2. Что, согласно третьему ордонансу благочестивого короля Людовика XI, всякий, кто не доносит о заговоре против государства подлежит смертной казни;

Комиссары, наряженные его величеством, признали вышеназванных д Эффиа и де Ту виновными в оскорблении величества, а именно:

Вышеназванного д'Эффиа де Сен-Мара в заговорах, преступных замыслах, союзах и договорах, заключенных им с чужеземцами против государства;

Вышеназванного де Ту в том, что он знал об этих деяниях.

В наказание за каковые преступления подсудимые приговариваются к лишению всех званий и прав и к смертной казни посредством отсечения головы на эшафоте, который и будет воздвигнут на площади Терро в здешнем городе;

Объявляется, что все имущество осужденных, движимое и недвижимое, конфискуется и поступает в королевскую казну; а имущество, дарованное королем им лично, также возвращается оной по изъятии из него суммы в шестьдесят тысяч ливров на дела благотворительности.

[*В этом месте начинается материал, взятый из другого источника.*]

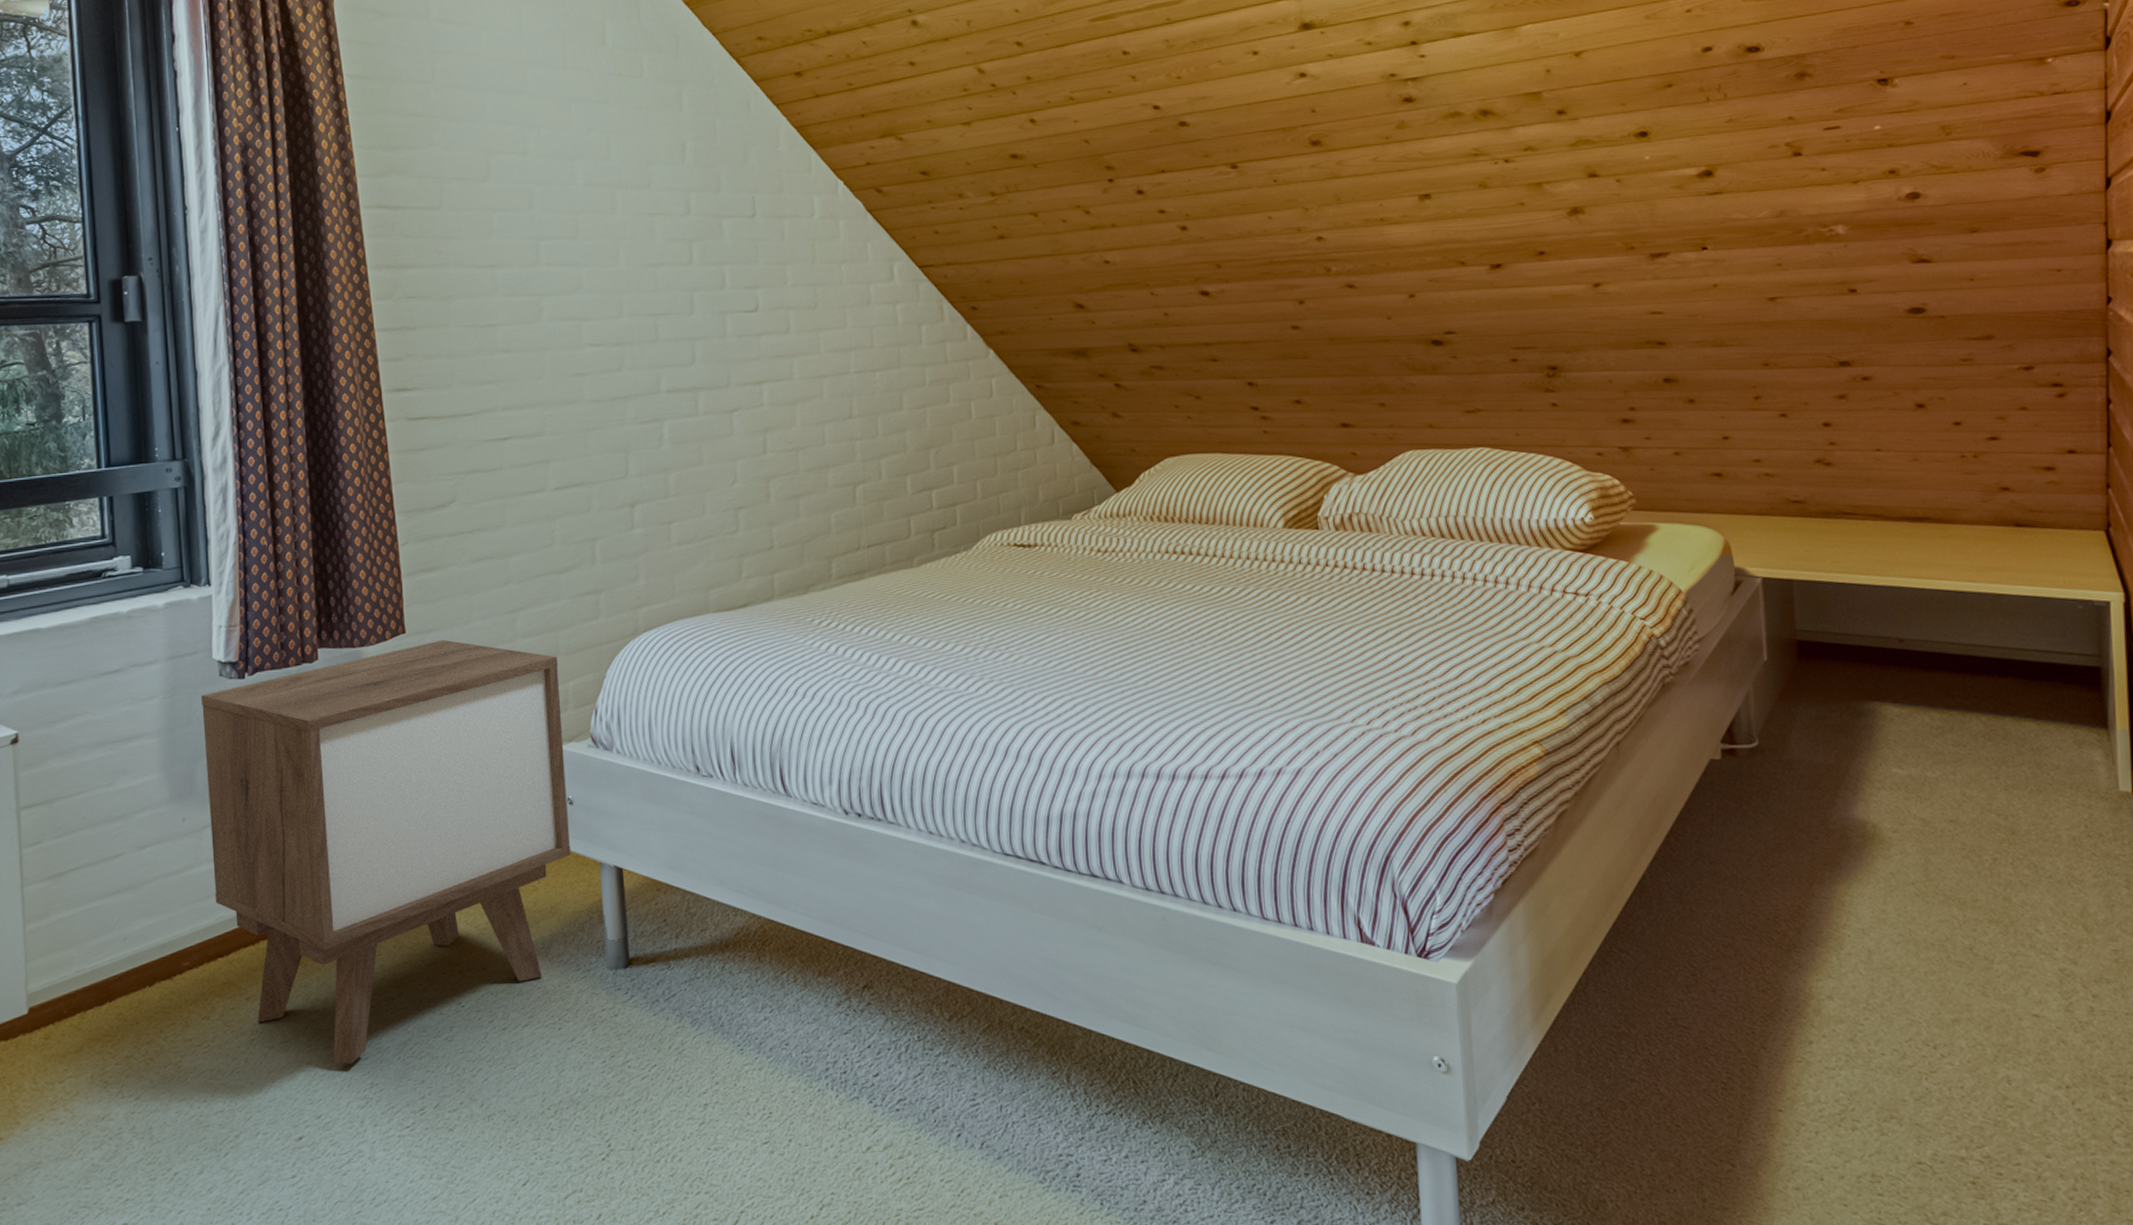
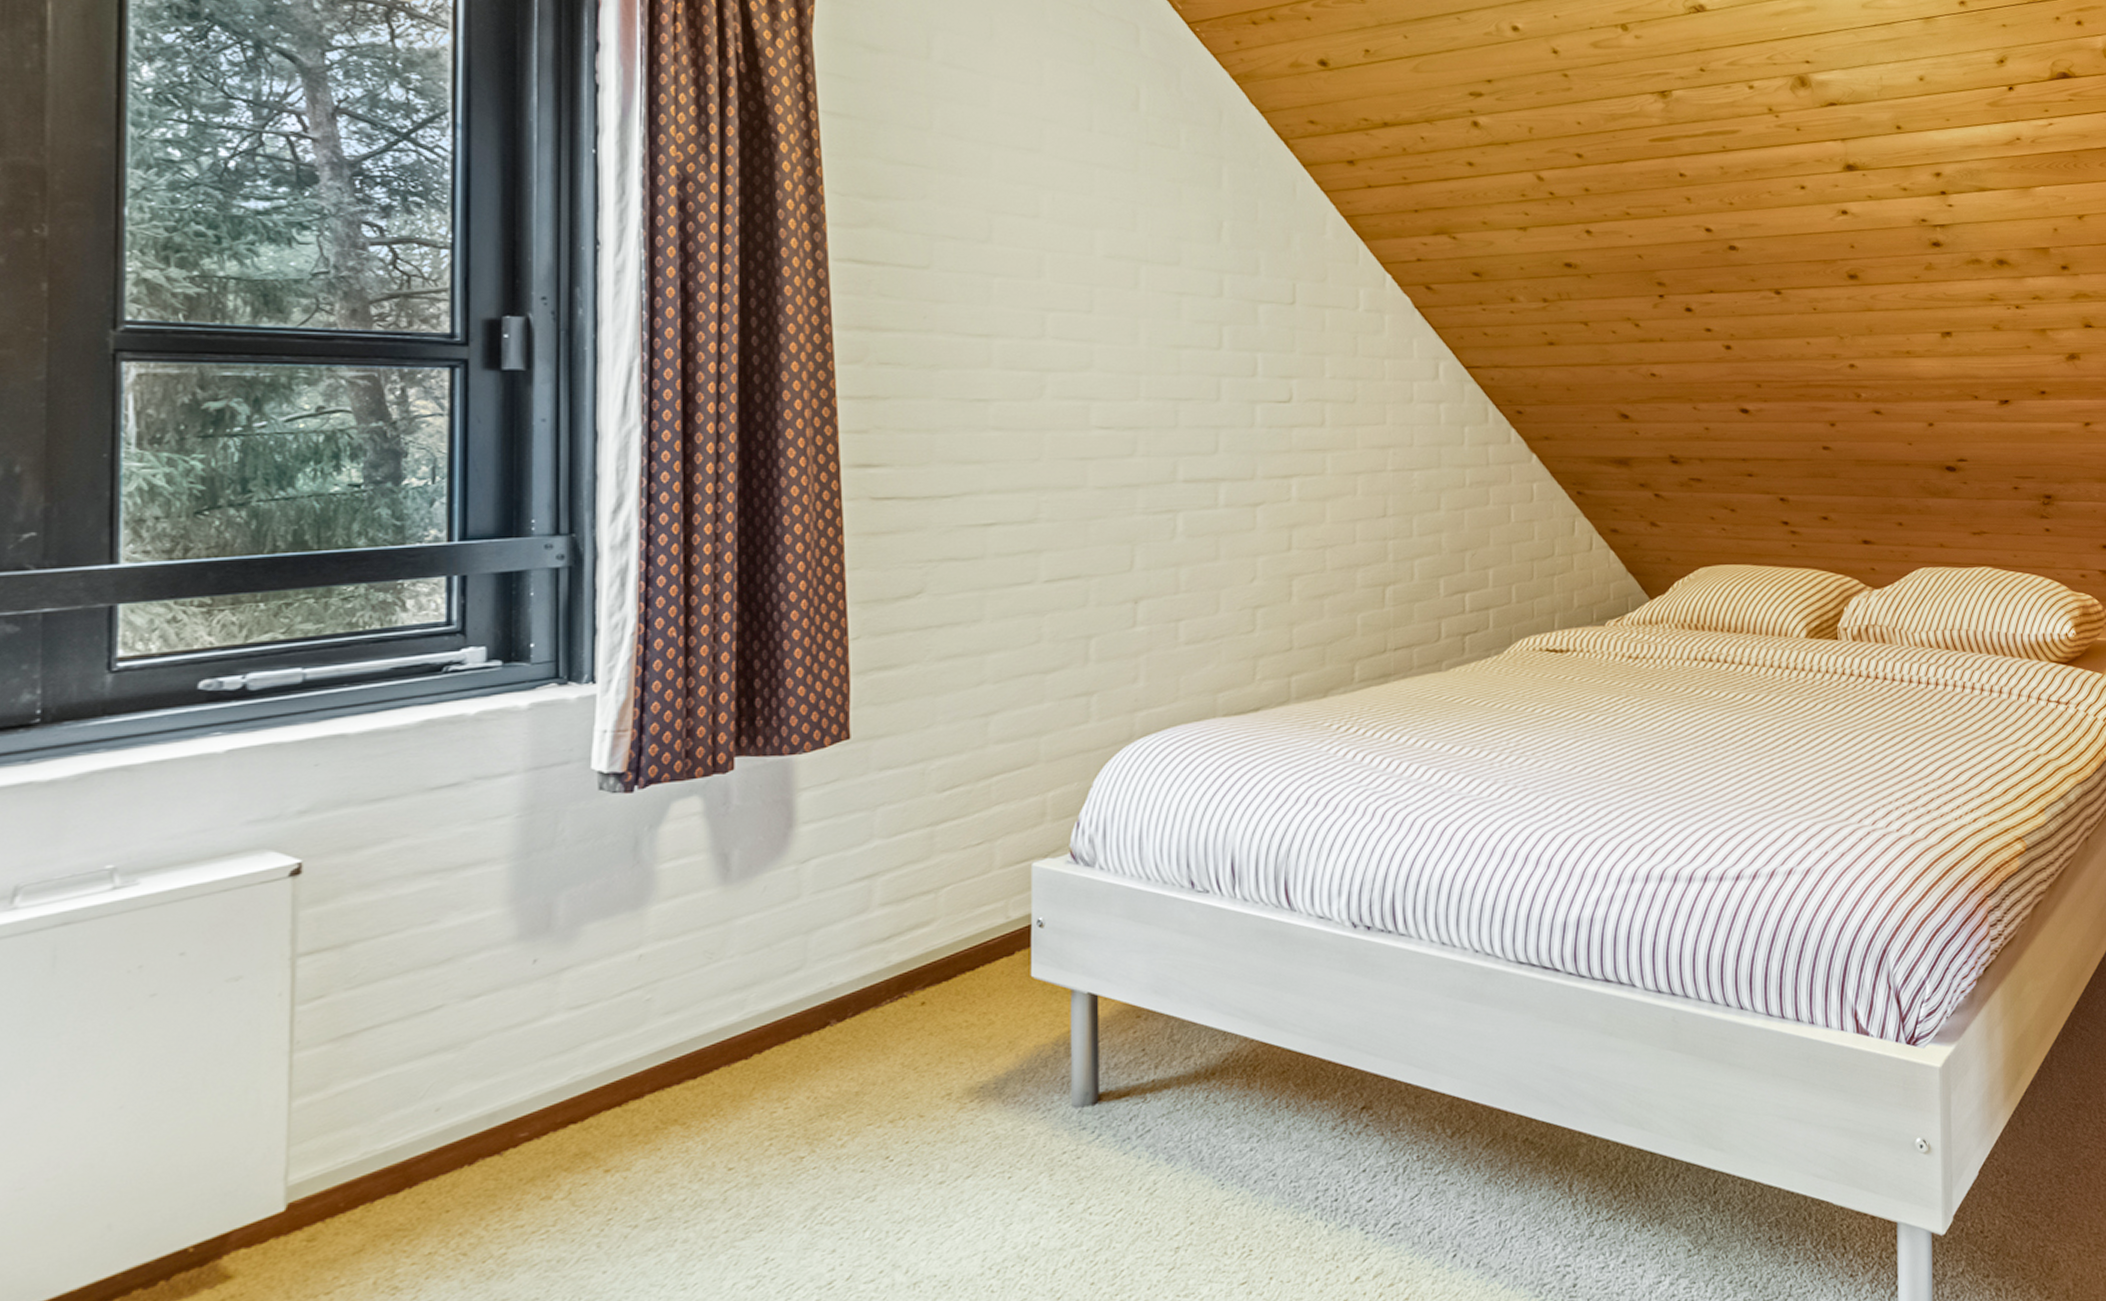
nightstand: present [201,639,572,1064] -> none [571,746,1038,1240]

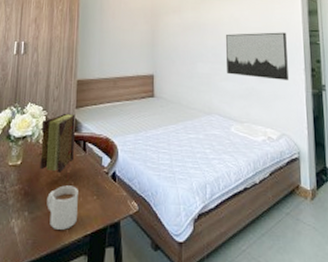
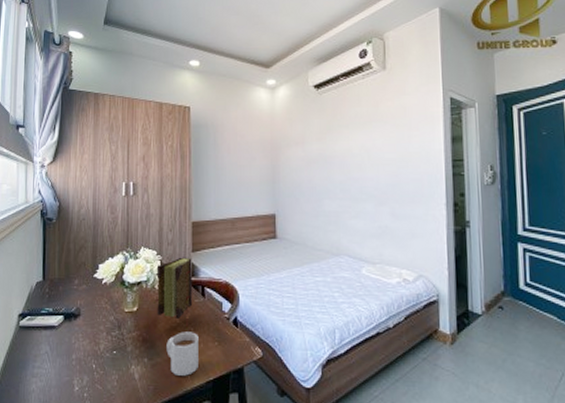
wall art: present [226,32,289,81] -> none [356,163,427,218]

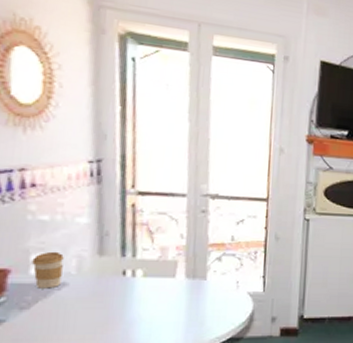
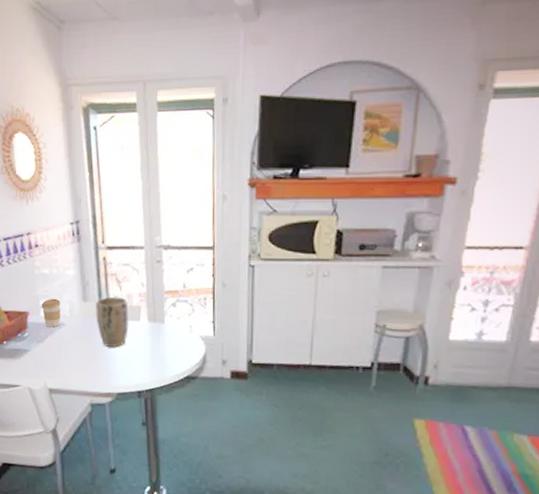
plant pot: none [115,249,161,311] -> present [96,296,129,348]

Выслушав приговор, г-н де Ту воскликнул громким голосом:

— Слава тебе, господи, слава тебе!

— Смерть никогда меня не страшила, — спокойно молвил Сен-Мар.

Тогда, согласно правилам, г-н де Сетон, лейтенант шотландской гвардии, шестидесятишестилетний старик, заявил, что передает узников в руки г-на Томе, старшины лионских купцов, и взволнованно простился с ними; его примеру последовали все стражники, которые молча, со слезами на глазах, подходили к осужденным.

— Не плачьте, — говорил им Сен-Мар, — слезы бесполезны; лучше молитесь за нас и помните, что я не боюсь смерти.

Он пожал им руки, а де Ту обнял их. После чего воины вышли один за другим, с трудом сдерживая слезы и закрывая лицо плащом.

— Изверги! — воскликнул аббат Кийе. — Ведь в поисках оружия против узников им пришлось прибегнуть к арсеналу тиранов! Но почему меня так поздно допустили к ним!

— Вас допустили в качестве духовника, сударь, — тихо сказал один из комиссаров, — два месяца никому из посторонних, не разрешалось входить сюда…

Как только большие двери были затворены и портьеры опущены, старик Граншан воскликнул:

— Идемте на террасу, ради бога! — И он увлек туда своего хозяина и де Ту. Престарелый священник, хромая, последовал за ними.

— Что тебе надобно от нас в такую минуту? — спросил Сен-Мар с серьезностью, полной снисхождения.

— Взгляните на город, — сказал верный слуга.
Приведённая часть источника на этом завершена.